Bill Aldridge - Artist

                         

About my work

Many thanks to the many who visited my exhibition in Hampstead and especially to the buyers who made it a success. My cards and prints will continue to be available from the shop in Burgh House. My next exhibition - Souvenirs of London - will be in the gallery at St Martin in the Fields from Monday 28 September to Friday 9 October 2009. Many more works around the Covent Garden, Mayfair, Marylebone and Westminster areas of London will be included and there will be a good selection of reasonably priced prints. Please look again at the website around the beginning of September, when there will be more information. 

My work falls into four main categories, though I am constantly exploring new avenues to keep my paintings fresh and alive!
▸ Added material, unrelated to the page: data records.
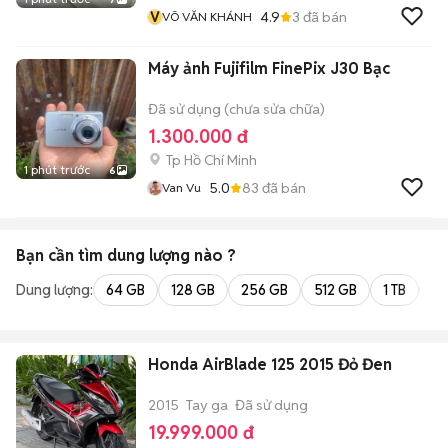
V
4.9
3
đã bán
VÕ VĂN KHÁNH
Máy ảnh Fujifilm FinePix J30 Bạc
Đã sử dụng (chưa sửa chữa)
1.300.000 đ
Tp Hồ Chí Minh
1 phút trước
6
5.0
83
đã bán
Van Vu
Bạn cần tìm
dung lượng
nào ?
Dung lượng:
64 GB
128 GB
256 GB
512 GB
1 TB
2 
Honda AirBlade 125 2015 Đỏ Đen
2015
Tay ga
Đã sử dụng
19.999.000 đ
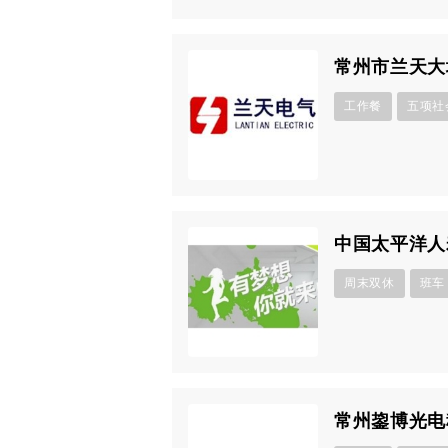
常州市兰天大
工作餐
五项社
中国太平洋人
周末双休
班车
常州鋆博光电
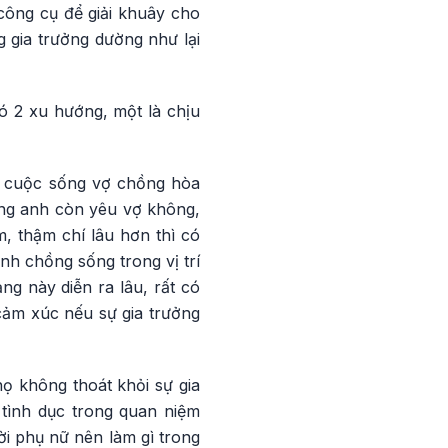
công cụ để giải khuây cho
 gia trưởng dường như lại
ó 2 xu hướng, một là chịu
ể cuộc sống vợ chồng hòa
ằng anh còn yêu vợ không,
, thậm chí lâu hơn thì có
h chồng sống trong vị trí
ng này diễn ra lâu, rất có
cảm xúc nếu sự gia trưởng
ọ không thoát khỏi sự gia
tình dục trong quan niệm
ời phụ nữ nên làm gì trong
London scenes predominate and if I were to characterize the main features of these, I would say they express a fascination in the spaces formed by light and shade and colour and how those spaces interact with the people. A lot of my work is done around North and Central London. All the works are completed outside on location, creating a unique record of that particular place and time. The work has to be completed within a couple of hours, otherwise the light changes too much. This contributes to the liveliness of my style.

I trained at the City Lit, Prince’s Drawing School, Mary Ward Centre, and at the Yale Summer School of Art. I am also a member of the Federation of British Artists. My work has been exhibited at the Mall Galleries, the Footstools Gallery at St Johns Smith Square, Morley College, Westminster Open Arts 2008, Drawntogether 2008 (Princes Drawing School) and at the Yale Summer School in Norfolk, Connecticut USA. I have also completed several private commissions and my work is owned and enjoyed in Australia, the USA and Japan as well as in the UK. I am Artist in Residence at Fenton House, the National Trust property in Hampstead and I am secretary to the Drawing London group .

Life studies and other studio work form the next major part of my work. There is no way to fool the eye with a drawing of a life model – it has to look and feel right. Models move because they are alive and their muscles flex and they breathe, surprisingly! The liveliness of the model, as well as the line, has to find its way onto the paper. I love the challenge! 

Portraiture is a developing area for me and I will be doing more of these through the coming months. I have also written and illustrated a couple of children’s books for our 4 year old grandson and have written and illustrated a couple of travelogues. I have been asked to develop the illustrations for a new children's book to be published at the end of the year.